• _Extract provided_
In step S26, the processing module 500 controls the operating system 30 to restart and forbids implementation of the abnormal software by a preset program. The preset program can end a process of the abnormal software, similar to a task manager of WINDOWS.
In step S28, the transmitting module 700 transmits the present abnormality of the server 1 and the reason of the present abnormality to the computing device 2. In the embodiment, the transmitting module 700 transmits an e-mail to the computing device 2 to notify the present abnormality of the server 1 and the reason of the present abnormality to the people to fix the problem.
Although certain inventive embodiments of the present disclosure have been specifically described, the present disclosure is not to be construed as being limited thereto. Various changes or modifications may be made to the present disclosure without departing from the scope and spirit of the present disclosure.
Claims
1. A computer-implemented method being executed by a processor of a server electronically connected to a computing device, the method comprising:
- (a) determining a present abnormality of the server according to data from a memory of the server, in response to determining that the server is malfunctioning;
- (b) determining a reason of the present abnormality of the server according to a preset reason list, in response to determining that the present abnormality is a hardware abnormality;
- (c) stopping use of the abnormal hardware and controlling an operating system of the server to restart;
- (d) acquiring information of the abnormal hardware from a field replace unit (FRU) chip of the server; and
- (e) transmitting the present abnormality of the server, the reason of the present abnormality, and the information of the abnormal hardware to the computing device.
2. The method as claimed in claim 1, further comprising:
- determining the reason of the present abnormality of the server using the operating system, in response to determining that the present abnormality is a software abnormality;
- controlling the operating system to restart and forbidding implementation of the abnormal software by a preset program; and
- transmitting the present abnormality of the server and the reason of the present abnormality to the computing device.
3. The method as claimed in claim 1, wherein in step (c), stopping use of the abnormal hardware is done by amending a set value of the abnormal hardware in a non-volatile random access memory (NVRAM) of a basic input output system (BIOS) of the server according to the reason of the present abnormality.
4. The method as claimed in claim 1, wherein the operating system automatically copies the data in the memory and transmits the data to a baseboard management controller (BMC) of the server in response to the determination that the server is malfunctioning.
5. A non-transitory storage medium storing a set of instructions, the set of instructions being executed by a processor of a server electronically connected to a computing device, to perform a method comprising:
- (a) determining a present abnormality of the server according to data from a memory of the server, in response to determining that the server is malfunctioning;
- (b) determining a reason of the present abnormality of the server according to a preset reason list, in response to determining that the present abnormality is a hardware abnormality;
- (c) stopping use of the abnormal hardware and controlling an operating system of the server to restart;
- (d) acquiring information of the abnormal hardware from a field replace unit (FRU) chip of the server; and
- (e) transmitting the present abnormality of the server, the reason of the present abnormality, and the information of the abnormal hardware to the computing device.
6. The non-transitory storage medium as claimed in claim 5, wherein the method further comprises:
- determining the reason of the present abnormality of the server using the operating system, in response to determining that the present abnormality is a software abnormality;
- controlling the operating system to restart and forbidding implementation of the abnormal software by a preset program; and
- transmitting the present abnormality of the server and the reason of the present abnormality to the computing device.

• _Exercise details_
In the patent excerpt on server malfunctions, write out everything from "In step S28, the" down to "fix the problem.", substituting "instant message" for "e-mail". The material plays no part in this exercise.

• _Given information_
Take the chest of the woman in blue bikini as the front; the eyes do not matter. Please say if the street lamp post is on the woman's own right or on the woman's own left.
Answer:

• _Written reply_
In step S28, the transmitting module 700 transmits the present abnormality of the server 1 and the reason of the present abnormality to the computing device 2. In the embodiment, the transmitting module 700 transmits an instant message to the computing device 2 to notify the present abnormality of the server 1 and the reason of the present abnormality to the people to fix the problem.